-- Entries shown follows --

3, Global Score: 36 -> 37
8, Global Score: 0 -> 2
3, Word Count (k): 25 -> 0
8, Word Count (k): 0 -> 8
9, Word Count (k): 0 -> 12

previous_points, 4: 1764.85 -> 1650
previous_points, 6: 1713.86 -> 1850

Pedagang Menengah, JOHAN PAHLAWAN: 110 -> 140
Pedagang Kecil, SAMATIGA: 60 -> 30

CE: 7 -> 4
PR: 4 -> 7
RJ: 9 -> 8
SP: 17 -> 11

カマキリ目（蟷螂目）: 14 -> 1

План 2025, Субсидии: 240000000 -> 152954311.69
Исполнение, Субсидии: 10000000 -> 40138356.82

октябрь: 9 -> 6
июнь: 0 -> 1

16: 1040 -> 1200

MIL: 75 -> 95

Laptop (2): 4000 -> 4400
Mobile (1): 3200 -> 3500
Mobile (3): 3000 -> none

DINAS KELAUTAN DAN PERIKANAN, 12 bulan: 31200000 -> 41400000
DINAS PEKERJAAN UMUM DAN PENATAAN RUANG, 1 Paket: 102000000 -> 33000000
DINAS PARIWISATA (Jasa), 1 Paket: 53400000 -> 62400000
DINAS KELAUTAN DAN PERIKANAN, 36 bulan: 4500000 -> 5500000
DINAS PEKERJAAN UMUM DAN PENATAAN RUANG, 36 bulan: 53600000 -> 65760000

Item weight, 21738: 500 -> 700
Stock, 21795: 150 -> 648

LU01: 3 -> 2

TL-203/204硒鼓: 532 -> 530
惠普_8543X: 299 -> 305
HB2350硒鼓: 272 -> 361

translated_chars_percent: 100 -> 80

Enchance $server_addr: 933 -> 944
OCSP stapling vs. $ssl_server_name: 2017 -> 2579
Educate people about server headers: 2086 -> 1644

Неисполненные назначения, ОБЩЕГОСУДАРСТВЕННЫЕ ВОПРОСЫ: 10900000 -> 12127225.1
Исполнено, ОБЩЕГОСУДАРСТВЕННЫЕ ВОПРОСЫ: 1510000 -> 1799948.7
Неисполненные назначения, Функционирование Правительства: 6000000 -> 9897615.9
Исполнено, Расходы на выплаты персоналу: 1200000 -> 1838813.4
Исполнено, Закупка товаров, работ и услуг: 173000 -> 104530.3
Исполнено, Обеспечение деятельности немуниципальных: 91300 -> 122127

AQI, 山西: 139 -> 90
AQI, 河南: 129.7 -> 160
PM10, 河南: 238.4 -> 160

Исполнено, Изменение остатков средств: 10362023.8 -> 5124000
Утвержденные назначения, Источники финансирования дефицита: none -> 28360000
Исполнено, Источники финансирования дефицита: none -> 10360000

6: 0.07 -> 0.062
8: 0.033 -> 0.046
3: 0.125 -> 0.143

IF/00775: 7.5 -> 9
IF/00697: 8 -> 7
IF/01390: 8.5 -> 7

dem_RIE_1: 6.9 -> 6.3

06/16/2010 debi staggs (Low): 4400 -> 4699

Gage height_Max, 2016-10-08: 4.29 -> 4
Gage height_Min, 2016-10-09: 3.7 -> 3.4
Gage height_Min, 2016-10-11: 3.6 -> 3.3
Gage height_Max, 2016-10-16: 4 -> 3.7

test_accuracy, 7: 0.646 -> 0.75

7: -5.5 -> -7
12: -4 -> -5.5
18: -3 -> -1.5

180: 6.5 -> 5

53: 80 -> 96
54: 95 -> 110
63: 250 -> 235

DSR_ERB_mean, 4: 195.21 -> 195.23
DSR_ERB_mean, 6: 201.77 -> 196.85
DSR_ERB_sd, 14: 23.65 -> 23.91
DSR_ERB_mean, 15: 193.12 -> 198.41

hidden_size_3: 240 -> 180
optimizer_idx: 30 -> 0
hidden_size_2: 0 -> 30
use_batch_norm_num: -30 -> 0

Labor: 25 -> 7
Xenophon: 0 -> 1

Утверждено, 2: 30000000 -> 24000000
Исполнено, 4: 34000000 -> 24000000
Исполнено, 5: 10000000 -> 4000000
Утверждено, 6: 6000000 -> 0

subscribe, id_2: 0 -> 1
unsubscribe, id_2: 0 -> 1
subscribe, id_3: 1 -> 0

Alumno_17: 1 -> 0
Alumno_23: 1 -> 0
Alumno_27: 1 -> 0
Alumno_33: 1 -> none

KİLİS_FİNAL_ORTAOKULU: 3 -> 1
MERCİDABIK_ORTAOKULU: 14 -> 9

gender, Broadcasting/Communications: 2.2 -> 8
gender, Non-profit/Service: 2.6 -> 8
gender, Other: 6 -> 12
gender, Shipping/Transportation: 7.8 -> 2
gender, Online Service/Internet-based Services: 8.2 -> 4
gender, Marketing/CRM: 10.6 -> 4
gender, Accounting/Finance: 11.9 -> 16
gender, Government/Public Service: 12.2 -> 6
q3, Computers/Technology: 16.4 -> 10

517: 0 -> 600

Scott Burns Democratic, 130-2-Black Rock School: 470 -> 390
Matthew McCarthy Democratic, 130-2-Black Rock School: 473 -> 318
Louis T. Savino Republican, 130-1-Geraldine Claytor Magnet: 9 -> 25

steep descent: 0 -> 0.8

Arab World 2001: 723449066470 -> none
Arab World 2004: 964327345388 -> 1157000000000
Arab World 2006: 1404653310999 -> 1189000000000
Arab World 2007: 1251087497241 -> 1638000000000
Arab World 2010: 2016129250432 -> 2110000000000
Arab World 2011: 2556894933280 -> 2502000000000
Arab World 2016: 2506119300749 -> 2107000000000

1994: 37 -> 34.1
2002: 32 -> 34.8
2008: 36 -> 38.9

-- Entries shown concluded --

§ Problem requirements: Using the data above, transcribe the lines that run from the line with "SP: 17 -> 11" to the line with "Mobile (1): 3200 -> 3500", both ends kept, and output nothing else.

§ Answer for the task:
SP: 17 -> 11

カマキリ目（蟷螂目）: 14 -> 1

План 2025, Субсидии: 240000000 -> 152954311.69
Исполнение, Субсидии: 10000000 -> 40138356.82

октябрь: 9 -> 6
июнь: 0 -> 1

16: 1040 -> 1200

MIL: 75 -> 95

Laptop (2): 4000 -> 4400
Mobile (1): 3200 -> 3500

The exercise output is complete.